[Stored entries]
-- Opening Marker --

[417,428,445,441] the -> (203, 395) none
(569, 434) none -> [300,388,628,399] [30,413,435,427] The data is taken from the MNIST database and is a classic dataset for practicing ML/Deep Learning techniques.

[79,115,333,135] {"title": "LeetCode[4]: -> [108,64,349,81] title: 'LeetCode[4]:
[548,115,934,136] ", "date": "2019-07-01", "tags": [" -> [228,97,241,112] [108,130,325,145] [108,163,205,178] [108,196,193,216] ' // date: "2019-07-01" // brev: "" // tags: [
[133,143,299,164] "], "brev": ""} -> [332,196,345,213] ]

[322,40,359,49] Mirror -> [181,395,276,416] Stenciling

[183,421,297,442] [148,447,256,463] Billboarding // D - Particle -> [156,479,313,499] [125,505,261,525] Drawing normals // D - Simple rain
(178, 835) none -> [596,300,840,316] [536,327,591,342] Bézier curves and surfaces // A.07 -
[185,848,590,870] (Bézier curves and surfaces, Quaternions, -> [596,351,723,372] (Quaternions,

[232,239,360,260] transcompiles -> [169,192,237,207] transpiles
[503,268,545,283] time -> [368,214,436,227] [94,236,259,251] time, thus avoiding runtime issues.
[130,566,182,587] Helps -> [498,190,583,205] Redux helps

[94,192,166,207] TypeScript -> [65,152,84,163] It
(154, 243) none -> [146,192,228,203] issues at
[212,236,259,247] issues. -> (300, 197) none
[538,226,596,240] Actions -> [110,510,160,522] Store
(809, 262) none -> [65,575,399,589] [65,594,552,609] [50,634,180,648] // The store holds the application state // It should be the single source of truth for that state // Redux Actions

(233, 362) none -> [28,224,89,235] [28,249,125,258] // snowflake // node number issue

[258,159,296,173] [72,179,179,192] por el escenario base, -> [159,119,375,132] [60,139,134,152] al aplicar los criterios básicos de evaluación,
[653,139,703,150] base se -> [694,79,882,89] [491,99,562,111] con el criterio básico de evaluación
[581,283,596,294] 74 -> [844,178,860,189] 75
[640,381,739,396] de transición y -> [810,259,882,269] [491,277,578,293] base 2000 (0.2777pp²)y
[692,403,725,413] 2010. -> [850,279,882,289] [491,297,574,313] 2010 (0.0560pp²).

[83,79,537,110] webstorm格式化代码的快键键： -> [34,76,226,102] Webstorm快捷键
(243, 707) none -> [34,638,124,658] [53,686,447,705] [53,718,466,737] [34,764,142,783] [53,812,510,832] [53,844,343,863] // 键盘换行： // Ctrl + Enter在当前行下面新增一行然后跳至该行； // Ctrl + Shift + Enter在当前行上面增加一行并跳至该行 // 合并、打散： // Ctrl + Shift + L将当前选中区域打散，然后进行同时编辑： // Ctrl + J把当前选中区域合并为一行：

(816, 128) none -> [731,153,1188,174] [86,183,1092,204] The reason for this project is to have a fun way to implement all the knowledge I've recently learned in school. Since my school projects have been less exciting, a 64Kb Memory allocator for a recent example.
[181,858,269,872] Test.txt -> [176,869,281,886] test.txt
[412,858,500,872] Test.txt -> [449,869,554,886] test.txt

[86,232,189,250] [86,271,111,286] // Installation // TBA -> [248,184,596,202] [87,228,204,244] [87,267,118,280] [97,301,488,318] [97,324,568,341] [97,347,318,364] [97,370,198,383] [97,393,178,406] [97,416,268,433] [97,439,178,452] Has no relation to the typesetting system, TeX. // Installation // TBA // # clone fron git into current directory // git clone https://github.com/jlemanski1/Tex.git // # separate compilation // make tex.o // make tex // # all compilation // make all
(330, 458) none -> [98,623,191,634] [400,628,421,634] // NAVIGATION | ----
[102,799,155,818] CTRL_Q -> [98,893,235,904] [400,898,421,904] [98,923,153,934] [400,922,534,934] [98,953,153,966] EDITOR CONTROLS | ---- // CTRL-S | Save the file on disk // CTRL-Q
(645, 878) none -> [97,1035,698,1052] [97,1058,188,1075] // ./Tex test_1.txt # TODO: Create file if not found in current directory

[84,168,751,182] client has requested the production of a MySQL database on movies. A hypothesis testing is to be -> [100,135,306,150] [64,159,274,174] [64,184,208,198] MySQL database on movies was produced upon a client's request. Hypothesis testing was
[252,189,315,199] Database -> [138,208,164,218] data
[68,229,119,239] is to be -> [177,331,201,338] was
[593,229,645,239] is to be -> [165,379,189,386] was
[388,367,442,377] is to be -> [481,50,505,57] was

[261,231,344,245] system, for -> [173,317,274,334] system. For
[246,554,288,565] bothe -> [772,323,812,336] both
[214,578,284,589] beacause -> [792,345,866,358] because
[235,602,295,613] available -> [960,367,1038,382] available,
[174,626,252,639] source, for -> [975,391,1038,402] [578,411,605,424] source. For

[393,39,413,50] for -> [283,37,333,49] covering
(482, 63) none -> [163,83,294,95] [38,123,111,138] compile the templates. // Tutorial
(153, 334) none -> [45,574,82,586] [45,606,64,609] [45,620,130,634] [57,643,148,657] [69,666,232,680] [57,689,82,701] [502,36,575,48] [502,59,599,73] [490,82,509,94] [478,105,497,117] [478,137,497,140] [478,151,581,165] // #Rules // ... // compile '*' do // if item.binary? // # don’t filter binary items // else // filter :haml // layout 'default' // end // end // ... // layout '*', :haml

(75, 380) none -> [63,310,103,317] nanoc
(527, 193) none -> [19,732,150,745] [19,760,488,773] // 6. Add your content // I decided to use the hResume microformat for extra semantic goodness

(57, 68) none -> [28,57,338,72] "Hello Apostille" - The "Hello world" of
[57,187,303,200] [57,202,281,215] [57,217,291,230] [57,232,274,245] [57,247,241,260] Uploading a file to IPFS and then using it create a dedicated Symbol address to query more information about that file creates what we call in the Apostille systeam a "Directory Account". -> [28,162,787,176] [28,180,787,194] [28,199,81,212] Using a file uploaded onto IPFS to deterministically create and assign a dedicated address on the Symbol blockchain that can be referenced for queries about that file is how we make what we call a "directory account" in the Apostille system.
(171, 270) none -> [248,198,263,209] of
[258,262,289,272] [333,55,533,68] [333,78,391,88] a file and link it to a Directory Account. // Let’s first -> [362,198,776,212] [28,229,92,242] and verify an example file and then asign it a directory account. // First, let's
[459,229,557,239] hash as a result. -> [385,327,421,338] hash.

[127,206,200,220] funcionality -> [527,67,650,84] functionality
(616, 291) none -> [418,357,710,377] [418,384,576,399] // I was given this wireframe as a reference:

-- Closing Marker --

What you will do >> Would you write out the full set of records above without alteration?

Answer to the exercise >>
[417,428,445,441] the -> (203, 395) none
(569, 434) none -> [300,388,628,399] [30,413,435,427] The data is taken from the MNIST database and is a classic dataset for practicing ML/Deep Learning techniques.

[79,115,333,135] {"title": "LeetCode[4]: -> [108,64,349,81] title: 'LeetCode[4]:
[548,115,934,136] ", "date": "2019-07-01", "tags": [" -> [228,97,241,112] [108,130,325,145] [108,163,205,178] [108,196,193,216] ' // date: "2019-07-01" // brev: "" // tags: [
[133,143,299,164] "], "brev": ""} -> [332,196,345,213] ]

[322,40,359,49] Mirror -> [181,395,276,416] Stenciling

[183,421,297,442] [148,447,256,463] Billboarding // D - Particle -> [156,479,313,499] [125,505,261,525] Drawing normals // D - Simple rain
(178, 835) none -> [596,300,840,316] [536,327,591,342] Bézier curves and surfaces // A.07 -
[185,848,590,870] (Bézier curves and surfaces, Quaternions, -> [596,351,723,372] (Quaternions,

[232,239,360,260] transcompiles -> [169,192,237,207] transpiles
[503,268,545,283] time -> [368,214,436,227] [94,236,259,251] time, thus avoiding runtime issues.
[130,566,182,587] Helps -> [498,190,583,205] Redux helps

[94,192,166,207] TypeScript -> [65,152,84,163] It
(154, 243) none -> [146,192,228,203] issues at
[212,236,259,247] issues. -> (300, 197) none
[538,226,596,240] Actions -> [110,510,160,522] Store
(809, 262) none -> [65,575,399,589] [65,594,552,609] [50,634,180,648] // The store holds the application state // It should be the single source of truth for that state // Redux Actions

(233, 362) none -> [28,224,89,235] [28,249,125,258] // snowflake // node number issue

[258,159,296,173] [72,179,179,192] por el escenario base, -> [159,119,375,132] [60,139,134,152] al aplicar los criterios básicos de evaluación,
[653,139,703,150] base se -> [694,79,882,89] [491,99,562,111] con el criterio básico de evaluación
[581,283,596,294] 74 -> [844,178,860,189] 75
[640,381,739,396] de transición y -> [810,259,882,269] [491,277,578,293] base 2000 (0.2777pp²)y
[692,403,725,413] 2010. -> [850,279,882,289] [491,297,574,313] 2010 (0.0560pp²).

[83,79,537,110] webstorm格式化代码的快键键： -> [34,76,226,102] Webstorm快捷键
(243, 707) none -> [34,638,124,658] [53,686,447,705] [53,718,466,737] [34,764,142,783] [53,812,510,832] [53,844,343,863] // 键盘换行： // Ctrl + Enter在当前行下面新增一行然后跳至该行； // Ctrl + Shift + Enter在当前行上面增加一行并跳至该行 // 合并、打散： // Ctrl + Shift + L将当前选中区域打散，然后进行同时编辑： // Ctrl + J把当前选中区域合并为一行：

(816, 128) none -> [731,153,1188,174] [86,183,1092,204] The reason for this project is to have a fun way to implement all the knowledge I've recently learned in school. Since my school projects have been less exciting, a 64Kb Memory allocator for a recent example.
[181,858,269,872] Test.txt -> [176,869,281,886] test.txt
[412,858,500,872] Test.txt -> [449,869,554,886] test.txt

[86,232,189,250] [86,271,111,286] // Installation // TBA -> [248,184,596,202] [87,228,204,244] [87,267,118,280] [97,301,488,318] [97,324,568,341] [97,347,318,364] [97,370,198,383] [97,393,178,406] [97,416,268,433] [97,439,178,452] Has no relation to the typesetting system, TeX. // Installation // TBA // # clone fron git into current directory // git clone https://github.com/jlemanski1/Tex.git // # separate compilation // make tex.o // make tex // # all compilation // make all
(330, 458) none -> [98,623,191,634] [400,628,421,634] // NAVIGATION | ----
[102,799,155,818] CTRL_Q -> [98,893,235,904] [400,898,421,904] [98,923,153,934] [400,922,534,934] [98,953,153,966] EDITOR CONTROLS | ---- // CTRL-S | Save the file on disk // CTRL-Q
(645, 878) none -> [97,1035,698,1052] [97,1058,188,1075] // ./Tex test_1.txt # TODO: Create file if not found in current directory

[84,168,751,182] client has requested the production of a MySQL database on movies. A hypothesis testing is to be -> [100,135,306,150] [64,159,274,174] [64,184,208,198] MySQL database on movies was produced upon a client's request. Hypothesis testing was
[252,189,315,199] Database -> [138,208,164,218] data
[68,229,119,239] is to be -> [177,331,201,338] was
[593,229,645,239] is to be -> [165,379,189,386] was
[388,367,442,377] is to be -> [481,50,505,57] was

[261,231,344,245] system, for -> [173,317,274,334] system. For
[246,554,288,565] bothe -> [772,323,812,336] both
[214,578,284,589] beacause -> [792,345,866,358] because
[235,602,295,613] available -> [960,367,1038,382] available,
[174,626,252,639] source, for -> [975,391,1038,402] [578,411,605,424] source. For

[393,39,413,50] for -> [283,37,333,49] covering
(482, 63) none -> [163,83,294,95] [38,123,111,138] compile the templates. // Tutorial
(153, 334) none -> [45,574,82,586] [45,606,64,609] [45,620,130,634] [57,643,148,657] [69,666,232,680] [57,689,82,701] [502,36,575,48] [502,59,599,73] [490,82,509,94] [478,105,497,117] [478,137,497,140] [478,151,581,165] // #Rules // ... // compile '*' do // if item.binary? // # don’t filter binary items // else // filter :haml // layout 'default' // end // end // ... // layout '*', :haml

(75, 380) none -> [63,310,103,317] nanoc
(527, 193) none -> [19,732,150,745] [19,760,488,773] // 6. Add your content // I decided to use the hResume microformat for extra semantic goodness

(57, 68) none -> [28,57,338,72] "Hello Apostille" - The "Hello world" of
[57,187,303,200] [57,202,281,215] [57,217,291,230] [57,232,274,245] [57,247,241,260] Uploading a file to IPFS and then using it create a dedicated Symbol address to query more information about that file creates what we call in the Apostille systeam a "Directory Account". -> [28,162,787,176] [28,180,787,194] [28,199,81,212] Using a file uploaded onto IPFS to deterministically create and assign a dedicated address on the Symbol blockchain that can be referenced for queries about that file is how we make what we call a "directory account" in the Apostille system.
(171, 270) none -> [248,198,263,209] of
[258,262,289,272] [333,55,533,68] [333,78,391,88] a file and link it to a Directory Account. // Let’s first -> [362,198,776,212] [28,229,92,242] and verify an example file and then asign it a directory account. // First, let's
[459,229,557,239] hash as a result. -> [385,327,421,338] hash.

[127,206,200,220] funcionality -> [527,67,650,84] functionality
(616, 291) none -> [418,357,710,377] [418,384,576,399] // I was given this wireframe as a reference:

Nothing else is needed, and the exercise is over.